Whatever format you choose to capture your non-functionals, ensure that the description is precise and testable. If I say, for instance, that booking a training course on our website should be quick, then that’s a first step towards describing the attribute. But it would be too vague to characterise the desired user experience, to help the development team make the right architecture choices, and to validate the constraint. I will hence have to iterate over it, which is best done together with the development team.

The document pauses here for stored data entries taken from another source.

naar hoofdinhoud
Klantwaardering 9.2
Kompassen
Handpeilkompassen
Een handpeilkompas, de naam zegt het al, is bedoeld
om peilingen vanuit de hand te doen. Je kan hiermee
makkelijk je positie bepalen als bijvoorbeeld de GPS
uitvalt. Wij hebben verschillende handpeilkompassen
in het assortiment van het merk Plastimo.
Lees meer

Explore non-functional requirements that apply to the entire product or to important features early on. This helps you create a great user experience and make the right architecture and technology decisions. To ensure that they are always applied, you may refer to them in the product’s Definition of Done. This definition states the criteria every product increment has to fulfil to be considered done in Scrum.

Roman Pichler

View Comments

  • As Gause and Weinberg wrote long ago, nonfunctional requirements are usually constraints on functional requirements. The context for a nonfunctional requirement is typically some set of system functions.

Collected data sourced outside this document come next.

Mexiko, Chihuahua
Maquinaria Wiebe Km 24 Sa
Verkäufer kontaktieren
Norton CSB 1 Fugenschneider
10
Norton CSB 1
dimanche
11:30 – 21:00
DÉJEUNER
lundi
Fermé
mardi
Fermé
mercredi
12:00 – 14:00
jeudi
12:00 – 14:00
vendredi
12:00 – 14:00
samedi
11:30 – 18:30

    Accordingly, I think it makes sense to capture the nonfunctional requirements as acceptance criteria for epics or user stories, without separate stories for nonfunctional requirements.

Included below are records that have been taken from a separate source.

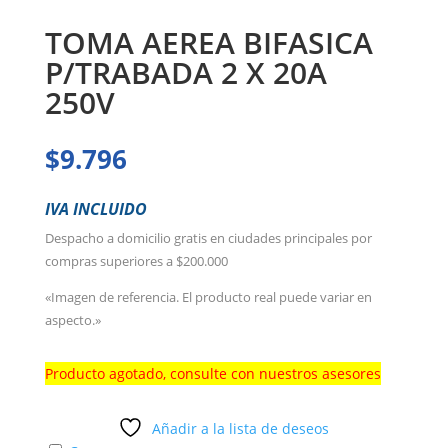
TOMA AEREA BIFASICA
P/TRABADA 2 X 20A
250V
$
9.796
IVA INCLUIDO
Despacho a domicilio gratis en ciudades principales por
compras superiores a $200.000
«Imagen de referencia. El producto real puede variar en
aspecto.»
Producto agotado, consulte con nuestros asesores
Añadir a la lista de deseos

    • Hi Roger, Thanks a lot for your comment. I share your view, as long as an NFR or constraint is limited to an epic or story. But when nonfunctional properties constrain the entire product or several epics, I find the introduction of a separate constraint story helpful. Examples are generic performance requirements, or a robustness requirement that applies to all payment stories. Do you agree?

      • It does seem like a judgment call. However, I find that nonfunctional requirements that apply to the entire system or more than one epic are a red flag. For example, it's unlikely that the same performance constraint truly is "required" for all functionality of the system.

        • I don't see it as a red flag. The example might be a bit too generic. But consider a story like "As Mary I want the homepage to be completely loaded within 500ms." A lot of stories in the development process will affect the homepage later - let's say of a web shop. Developing this NFR would mean 2 things in my point of view:
          1. Make it load within 500ms now - this could be an epic in itself depending on the current state.
          2. Create an automated test that will check with each new iteration that the constraint is still met.

        • What about a reliability requirement which expresses a scenario where after a system failure the system reboots and is operational in a certain amount of time? In this case, this is not associated to a particular functionality...

  • Given how you've suggested to describe NFRs, how do you propose the definition of 'done' should be for an NFR story? (since it's never actually 'done' due to NFRs being a constant constraint for every story pretty much)

    • I consider a constraint story as "done" when its narrative has been implemented successfully and the acceptance criteria are met. You may want to state in your Definition of Done that the generic NFRs in your Product Canvas or product backlog - those NFRs that apply to all stories - have to be fulfilled. Does this help?

      • But if restrictions must be met in all requirements, isn't this ultimately a good practice that should be incorporated as a standard and all requirements met?

        • Thanks for sharing your question, Rafael. It seems to me that we are essentially saying the same thing: If non-functional requirements are generally applicable, they must be met by all functional requirements/user stories. The question is how you implement this constraint. As I tried to explain in my previous reply, one way to do this is to refer to the global NFRs from the Definition of Done, assuming that you follow a Scrum-based process. Hope this helps!